What happens to oxygen consumption when freshly isolated mitochondria are incubated with Adenosine Diphosphate (ADP), atractyloside, and pyruvate, and then oxygen is added to the system, given that atractyloside inhibits the Adenine Nucleotide Translocase (ANT)?

From the Research

The correct answer is "A slight, short-term increase in oxygen consumption, followed by no oxygen consumption." Atractyloside inhibits the adenine nucleotide translocase (ANT), which is responsible for exchanging ADP from the cytosol with ATP from the mitochondrial matrix. When atractyloside is present, ADP cannot enter the mitochondrial matrix, preventing it from being phosphorylated to ATP.

Key Points to Consider

• Initially, there might be a slight increase in oxygen consumption as the electron transport chain begins to function with the available substrates (pyruvate) and any ADP already present in the matrix.
• However, this oxygen consumption would quickly cease because without the ability to import more ADP, oxidative phosphorylation cannot continue.
• The proton gradient would initially form but would not be utilized for ATP synthesis due to the lack of ADP substrate, eventually leading to respiratory control where electron transport slows down because the proton gradient cannot be dissipated through ATP synthase, as supported by the principles of oxidative phosphorylation 1.

Mechanism of Action

The mechanism of atractyloside inhibition of ANT is crucial in understanding the impact on oxygen consumption and ATP production.

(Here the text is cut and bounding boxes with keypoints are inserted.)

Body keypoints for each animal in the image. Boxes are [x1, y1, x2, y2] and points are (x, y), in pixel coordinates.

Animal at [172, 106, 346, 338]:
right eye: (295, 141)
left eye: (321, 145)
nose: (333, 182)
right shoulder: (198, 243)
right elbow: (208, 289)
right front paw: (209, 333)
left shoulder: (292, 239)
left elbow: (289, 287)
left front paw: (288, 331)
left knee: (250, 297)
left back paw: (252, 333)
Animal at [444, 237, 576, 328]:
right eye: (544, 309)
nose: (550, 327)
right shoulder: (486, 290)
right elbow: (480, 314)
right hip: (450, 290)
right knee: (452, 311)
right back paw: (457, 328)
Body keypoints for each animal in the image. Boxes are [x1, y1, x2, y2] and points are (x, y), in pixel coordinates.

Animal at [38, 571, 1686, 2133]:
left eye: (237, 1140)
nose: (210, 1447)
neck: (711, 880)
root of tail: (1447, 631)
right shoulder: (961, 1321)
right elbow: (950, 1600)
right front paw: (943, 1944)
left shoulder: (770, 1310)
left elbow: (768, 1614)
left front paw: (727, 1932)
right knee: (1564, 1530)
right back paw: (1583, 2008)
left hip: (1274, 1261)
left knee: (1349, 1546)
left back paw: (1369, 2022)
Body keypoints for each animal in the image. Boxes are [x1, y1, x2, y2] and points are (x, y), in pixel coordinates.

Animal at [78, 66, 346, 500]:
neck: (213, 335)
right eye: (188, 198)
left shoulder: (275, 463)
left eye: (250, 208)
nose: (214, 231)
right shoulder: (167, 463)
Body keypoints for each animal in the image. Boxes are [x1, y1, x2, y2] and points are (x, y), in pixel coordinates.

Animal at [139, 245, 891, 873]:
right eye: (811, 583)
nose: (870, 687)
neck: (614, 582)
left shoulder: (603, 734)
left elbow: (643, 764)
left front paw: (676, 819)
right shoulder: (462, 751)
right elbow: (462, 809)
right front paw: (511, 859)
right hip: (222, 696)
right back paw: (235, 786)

• The inhibition of ANT by atractyloside prevents the exchange of ADP for ATP across the mitochondrial membrane.
• This prevention of ADP entry into the mitochondria halts the oxidative phosphorylation process, as there is no substrate (ADP) for the electron transport chain to phosphorylate into ATP.

Implications for Cellular Metabolism

The effects of atractyloside on mitochondrial function have significant implications for cellular metabolism, particularly in the context of energy production and consumption, as discussed in the context of mitochondrial function and disease 2, 3.

• The cessation of oxygen consumption after initial increase indicates the dependence of oxidative phosphorylation on the continuous supply of ADP.
• The role of oxidative phosphorylation in setting and maintaining metabolic homeostasis is critical, and its regulation by the energy state ([ATP]/[ADP][Pi]) is essential for cellular function 1.